The preparation of Guangdong Caulis Piperis Kadsurae polysaccharide sample: take by weighing Guangdong Caulis Piperis Kadsurae polysaccharide (as embodiment 1 preparation) 0.5g, be dissolved in the 0.01molL of 40mL -1PBS is made into 12.5mgmL -1Guangdong Caulis Piperis Kadsurae polysaccharide mother solution.Get 12.5mgmL -1Guangdong Caulis Piperis Kadsurae polysaccharide 100 μ L, add PBS to final volume 10mL, be mixed with high dose concentration 0.125mgmL -1Guangdong Caulis Piperis Kadsurae polysaccharide stock solution.Get 0.125mgmL -1Guangdong Caulis Piperis Kadsurae polysaccharide 2mL, add PBS to final volume 4mL, dose concentration 0.625mgmL in being mixed with -1Guangdong Caulis Piperis Kadsurae polysaccharide stock solution.Get 0.625mgmL -1Guangdong Caulis Piperis Kadsurae polysaccharide 2mL, add PBS to final volume 4mL, be mixed with low dosage concentration 0.3125mgmL -1Guangdong Caulis Piperis Kadsurae polysaccharide stock solution, filtration sterilization, 4 ℃ of preservations.
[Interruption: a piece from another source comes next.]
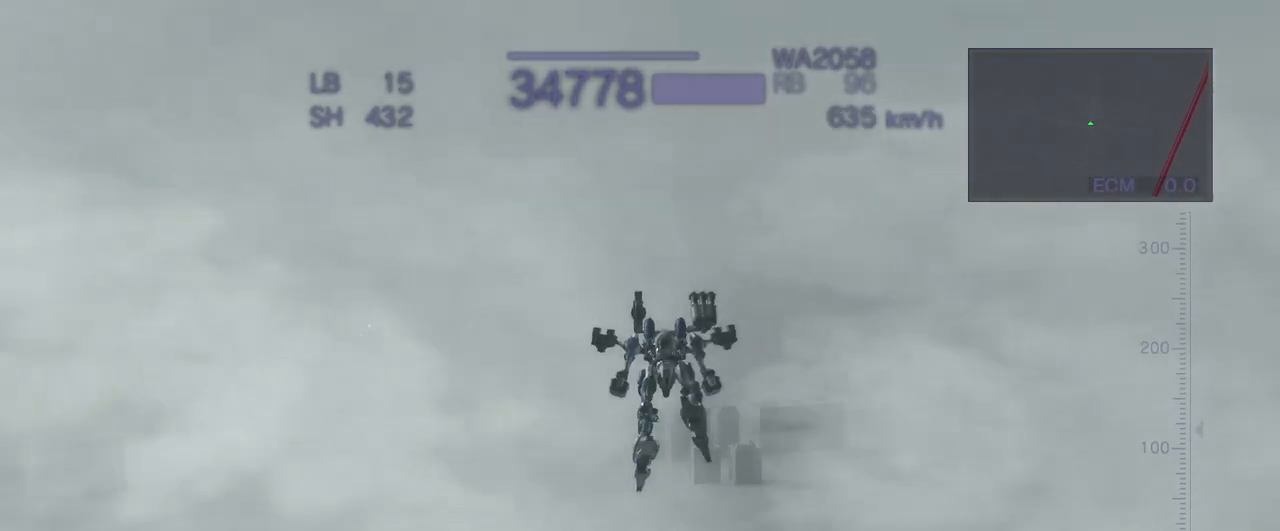
{"buttons": ["CROSS"], "left_stick": "up", "events": [[167, "CROSS", "down"], [300, "SQUARE", "down"], [433, "SQUARE", "up"]]}
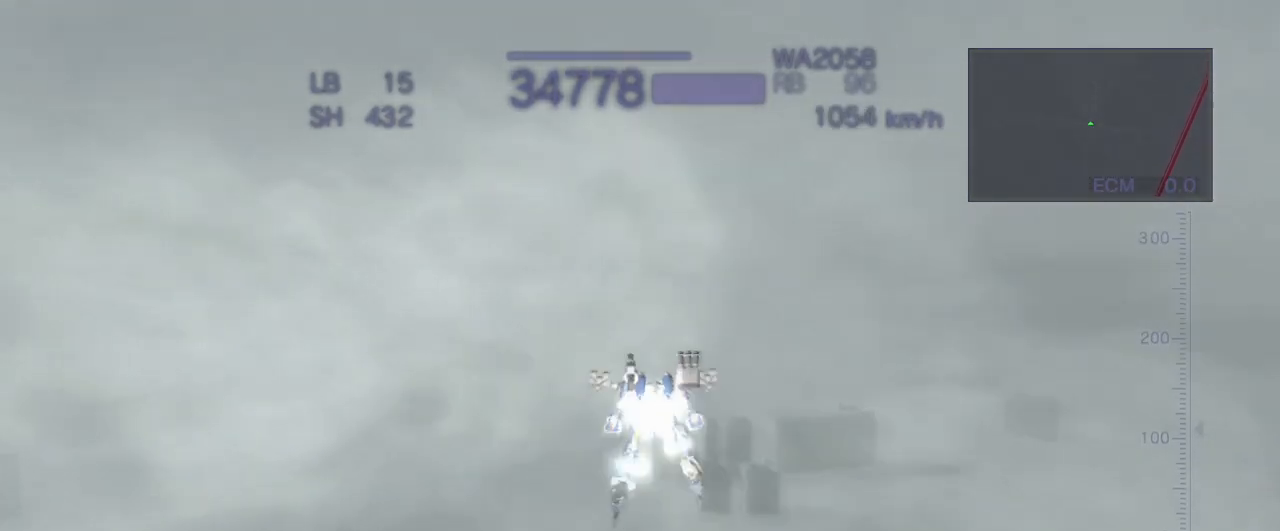
{"buttons": ["CROSS"], "left_stick": "up", "events": []}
Cell culture and medication: the PC12 cell of the trophophase of taking the logarithm, be inoculated in 96 orifice plates, every porocyte is 8000 cells, every hole adds and contains 10% tire year DMEM culture fluid 200 μ L.Establish PBS matched group, A β respectively 1-42Group and A β 1-42Guangdong Caulis Piperis Kadsurae polysaccharide group (final concentration 0.3125,0.625,1.25 μ gmL -1), establish 8 multiple holes for every group.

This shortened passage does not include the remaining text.